Mom, I realize you do not feel the same attachment to Venezuela that I do. You loved accompanying Dad and raising our family overseas. But when he retired in 1995, you were content to never travel abroad again as you had plenty of catching up to do with our extended family in California. I, on the other hand, longed to go back to Caracas. I had an invitation 15 years ago when Hugo Chávez was still in power. In deference to Dad’s absolute opposition to the Bolivarian Revolution, I declined.
Years after Dad’s passing, we are finally able to talk about all the ways his State Department career and faith in U.S. foreign policy dominated our family worldview. It was heavy on geopolitics but lacking sentimentality. That’s where your parenting came in. You taught me to love broadly and without judgment. You grounded me in humility and appreciation for people, places and things. There isn’t a bitter bone in you, and I attempt to emulate that every day. You encouraged me to think for myself, to explore the world on my own terms and to utilize the privileges I was born with, even if it means disagreeing with and protesting my government’s actions.

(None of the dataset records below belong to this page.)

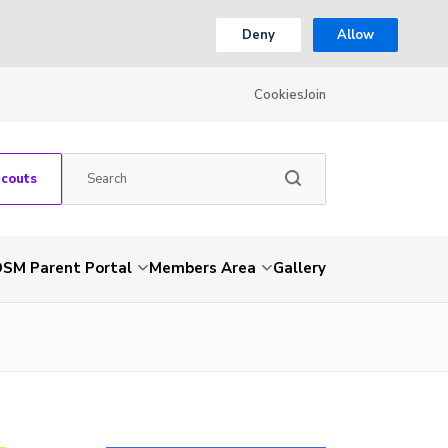
Deny
Allow
Cookies
Join
Scouts
SM Parent Portal
Members Area
Gallery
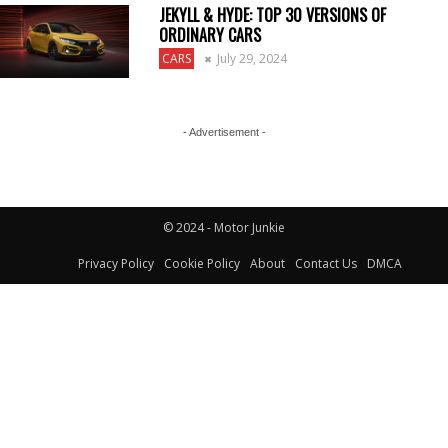
JEKYLL & HYDE: TOP 30 VERSIONS OF
ORDINARY CARS
CARS
July 29, 2024
- Advertisement -
© 2024 - Motor Junkie
Privacy Policy
Cookie Policy
About
Contact Us
DMCA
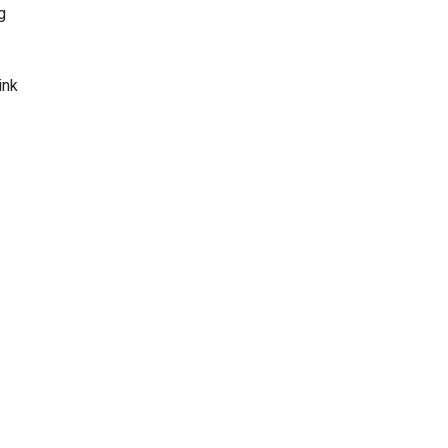
g
ink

As I reflect on our precious conversations in recent months, I realize that for you, Caracas was merely a mad dash through traffic in the unforgettable journey of raising your family. Those years are reduced to a souvenir ashtray of a cow named Lulu in your California home. You say the most important gift Venezuela gave you was me. For that, you are grateful.
For me, Caracas is a place I have clung to in my mind forever. The place where I came into this world. A proxy for all my beautiful memories of Latin America.
But those notions are wishful and naive in relation to Venezuela. Only as an adult have I come to realize how destructive U.S. intervention was and continues to be. Washington’s mission has always been to prop up and ruthlessly defend its own military and economic interests. U.S. foreign policy suffocates Latin American society and self-determination. Sanctions starve ordinary people.
My Caracas is gone. All that remains is a creased government document en español, your priceless retelling of how I came to be and a haunting despair that America’s armadas will not soon retreat.
Born in Caracas, Venezuela, Steve Pastorino has lived in Las Vegas since 2017. He is pursuing a Master of Fine Arts in creative writing from UNLV.